This includes some porn subreddits as well as subreddits like /r/Drugs. Apparently due to being “unmoderated”, but some were not. What are your thoughts?
Edit: apparently also subreddits like /r/transgender_surgeries are banned too. Definitely feels politically motivated. Edit 2: seems like at least some (?) bans are being undone, like the above mentioned ones.
As someone on lemmy who had never had to pick an instance before, it’s not that hard. The instances have descriptions similar to subreddits. You just pick one that sounds friendly. The problem is lack of content diversity. I’m still on reddit for niche topics, some of which are actually not that niche.
It was confusing for me.
Day 1 ‐ “What’s an instance?

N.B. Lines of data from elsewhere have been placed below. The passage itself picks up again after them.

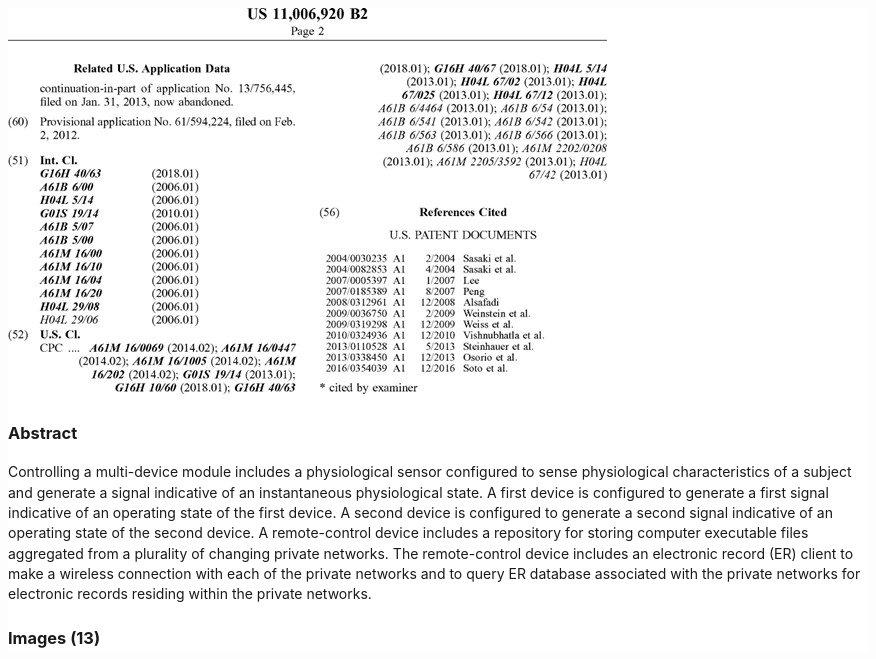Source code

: ![Figure 02](us11006920b2-image-02.jpg)

</div>


### Abstract

Controlling a multi-device module includes a physiological sensor configured to sense physiological characteristics of a subject and generate a signal indicative of an instantaneous physiological state. A first device is configured to generate a first signal indicative of an operating state of the first device. A second device is configured to generate a second signal indicative of an operating state of the second device. A remote-control device includes a repository for storing computer executable files aggregated from a plurality of changing private networks. The remote-control device includes an electronic record (ER) client to make a wireless connection with each of the private networks and to query ER database associated with the private networks for electronic records residing within the private networks.

### Images (13)

<div class="center-elements">

 <div id="fig1">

Which one is the main one?”
“There is no main one.”
“Which one is the biggest?”
“Well, Lemmy.World is the biggest, but you’re not supposed to pick…”
“I picked Lemmy.World.”
Hello I’m very new. Why not Lemmy.World?
For sure, I’ve always said that for the most part it doesn’t really matter. Make an account on anyone of them and if you don’t align with that instance in the long run you can just hop to a different one.
I did the hop for mastodon but that was mostly because I learned an instance can set a higher character limit and I absolutely hate fucking threads of tweets.
confusion comes from not knowing if youll get all content, most give you all content
Yeah but it will also influence your all feed, which is the main way of finding content when there’s no specific community for your interests.
Or sometimes you run into the propaganda instances/users if you pick wrong.
It becomes a hassle and we know normal people don’t want to even try.
For me, it was kbin.social - but kbin and lemmy didn’t play well together when I joined (and now it’s in its current state). Then I picked lemmy.world - and they went down one day due to the influx of users. Then I picked sh.itjust.works and I’ve been happy ever since. I’ll be staying here until the day I spin up my own instance.
However, if they become regulars, I think they eventually find communities they’d rather identify with.